▶ **Exercise inputs**:
========
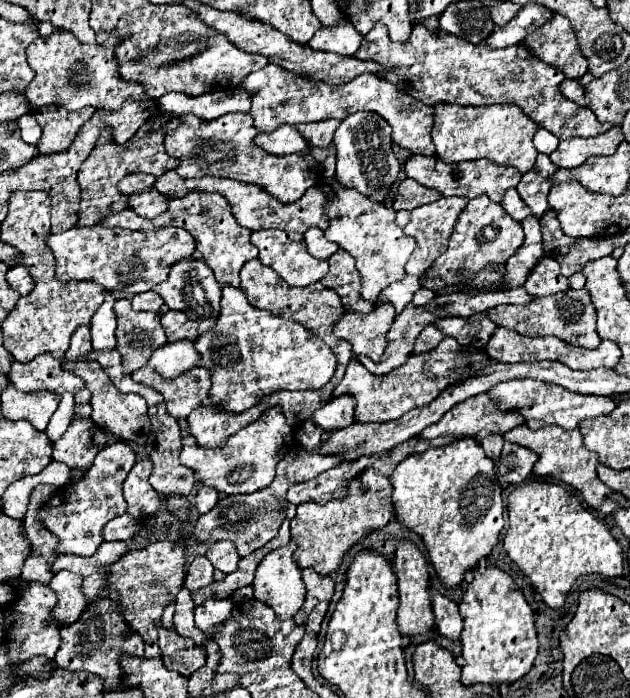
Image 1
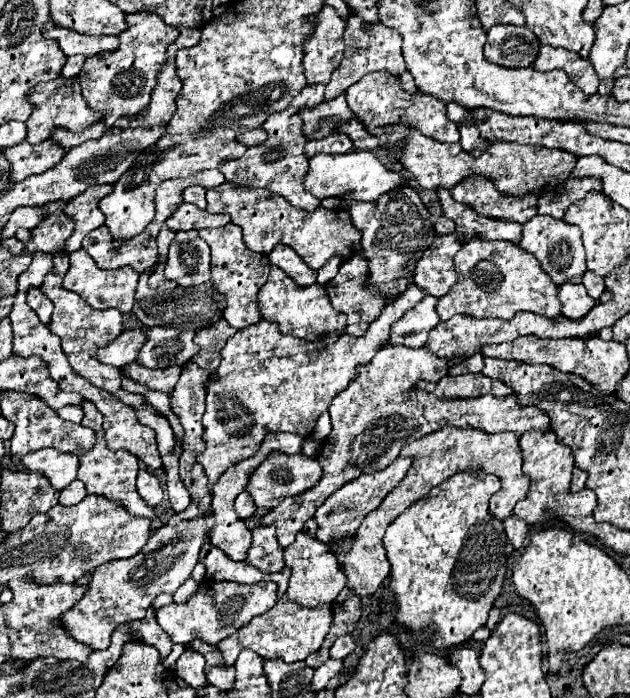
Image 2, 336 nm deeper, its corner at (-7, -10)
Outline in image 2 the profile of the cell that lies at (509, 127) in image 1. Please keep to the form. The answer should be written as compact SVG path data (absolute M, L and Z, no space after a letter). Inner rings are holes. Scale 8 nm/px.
========
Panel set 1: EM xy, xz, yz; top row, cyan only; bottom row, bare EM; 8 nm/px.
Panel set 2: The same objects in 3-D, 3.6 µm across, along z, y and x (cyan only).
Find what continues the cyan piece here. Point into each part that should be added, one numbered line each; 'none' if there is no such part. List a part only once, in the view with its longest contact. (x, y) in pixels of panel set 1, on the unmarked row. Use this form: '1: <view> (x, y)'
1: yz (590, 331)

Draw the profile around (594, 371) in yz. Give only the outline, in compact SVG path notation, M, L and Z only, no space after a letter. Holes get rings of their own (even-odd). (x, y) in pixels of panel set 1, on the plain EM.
========
Please show every line of the entries above that contains the word "after".

Outline in image 2 the profile of the cell that lies at (509, 127) in image 1. Please keep to the form. The answer should be written as compact SVG path data (absolute M, L and Z, no space after a letter). Inner rings are holes. Scale 8 nm/px.
Draw the profile around (594, 371) in yz. Give only the outline, in compact SVG path notation, M, L and Z only, no space after a letter. Holes get rings of their own (even-odd). (x, y) in pixels of panel set 1, on the plain EM.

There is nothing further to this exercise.